Themen wie die Importabhängigkeit in vielen Branchen, sichere Lieferketten sowie eine resiliente, möglichst lokale Produktion wurden durch die jüngsten weltpolitischen Krisen wie dem Krieg in der Ukraine oder den Konflikten mit China wieder angeheizt. Neben der Energieabhängigkeit steht besonders auch die Mikroelektronik im Fokus. Denn ohne sie würde heute fast gar nichts mehr laufen. Im Süden Österreichs haben einige der wenigen übriggebliebenen Produktionsstätten für Mikrochips in Europa nach den massiven Produktionsauslagerungen nach Asien überlebt. Und globale Größen wie Infineon oder AT&S bauen nun massiv aus, ganz im Sinne des European Chip Act. Eine weitere Größe, NXP Austria, forscht besonders im Bereich kontaktloser Systeme, IoT und Security by Design, und die neue ams Osram Group mit Hauptsitz in Premstätten/Graz und in München (Standort der ehemaligen Osram) ist nun ein Konzern mit 22.000 Mitarbeiter*innen und 4,8 Mrd. Euro Umsatz, der sich auf die Bereiche Sensorik, Beleuchtung und Visualisierung konzentriert. Der Name Silicon South passt also besser denn je für die Region rund um Kärnten und der Steiermark. Für großes Aufsehen hatte etwa im Herbst 2021 die neue Chipfabrik von Infineon in Villach gesorgt, in der hocheffiziente Leistungselektronikbauteile mittels 300-Millimeter-Dünnwafer-Technologie produziert werden. Rund 1,6 Mrd. Euro wurden investiert und zugleich ein neues Forschungszentrum mit Forschungslabors eingerichtet. Ein besonderes Highlight ist das neue Quanten-Testlabor am Standort Villach, das vor einem Jahr feierlich im Beisein von Infineon-Chefin Sabine Herlitschka, Joanneum Research-Geschäftsführer Heinz Mayer, FFG-Geschäftsführerin Henrietta Egerth und Thomas Monz, Senior Researcher der Universität Innsbruck, eröffnet wurde (siehe Foto rechts). Hier können nun industriell gefertigte Quantenchips in kurzen Zyklen getestet werden, was Forschung und Entwicklung deutlich beschleunigen. Das Ziel ist, gemeinsam die Entwicklung von marktfähigen Quantencomputern weiter voranzutreiben. Quantencomputer werden als eine der wichtigsten Schlüsseltechnologien des 21. Jahrhunderts gesehen. Weltweit fließen längst hohe Milliardenbeträge in diese bahnbrechende Zukunftstechnologie.
Quantenforschung
Europa und auch das kleine Österreich sind, dank dem herausragenden Know-how der Universitäten in Wien und in Innsbruck und Forschergrößen wie Anton Zeilinger und vielen mehr, bei der Forschung vorne dabei. Gemeinsam wird etwa im Projekt „OptoQuant“ an ionenbasierten Quantenprozessoren mit integrierter Optik geforscht, um damit marktfähige Quantencomputer zu realisieren. „Mit den gemeinsamen Quantenaktivitäten nutzen wir die große Chance, aus Österreich und Europa heraus in diesem globalen Zukunftsfeld an wegweisenden Entwicklungen möglichst eine Vorreiterrolle zu erarbeiten“, verkündete Infineon-Chefin Herlitschka bei der Lab-Eröffnung. Mittlerweile hat sich schon wieder einiges weiterentwickelt.

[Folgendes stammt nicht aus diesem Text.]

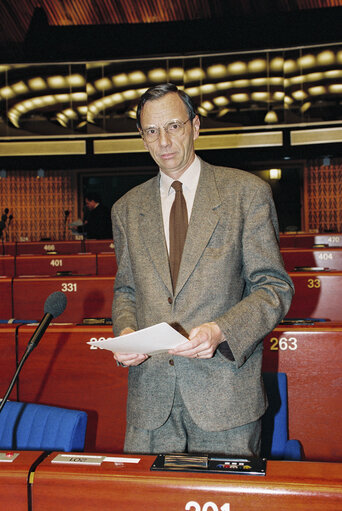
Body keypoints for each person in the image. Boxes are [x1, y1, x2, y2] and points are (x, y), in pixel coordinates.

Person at [111, 83, 294, 456]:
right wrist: (125, 331)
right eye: (151, 131)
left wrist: (221, 330)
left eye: (174, 126)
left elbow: (273, 287)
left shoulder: (246, 193)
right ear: (142, 137)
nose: (163, 140)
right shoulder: (126, 209)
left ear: (195, 126)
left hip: (225, 398)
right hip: (151, 401)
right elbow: (126, 291)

„Unser ambitioniertes Ziel ist es, den ersten sinnvollen Quantencomputer der Welt zu installieren und zu betreiben – auf Basis von Ionenfallen und in Europa“, meinte etwa Richard Kuncic, Leiter der Business Line DCDC von Infineon, Ende 2022 in einem Bericht auf elektroniknet.de. Konkret wird an einem Ionenfallen-Rechner gearbeitet. Dieser Prozessor hat einige Vorteile gegenüber supraleitenden Systemen wie etwa einen deutlich geringeren Kühlaufwand. In Villach wird nun intensiv an diesem vielversprechenden Ansatz für einen Quantencomputer geforscht. Das Team hat große Pläne. Denn wenn alles klappt, sollen schon in fünf Jahren die ersten integrierten Quantum Processor Units vom Band laufen. Dazu wurde mit Oxford Ionics, einem führenden Quantencomputerhersteller, eine Kooperation eingegangen. Infineon liefert die neue Ionenfalle und Oxford Ionics die eigene elektronische Qubit-Steuerung.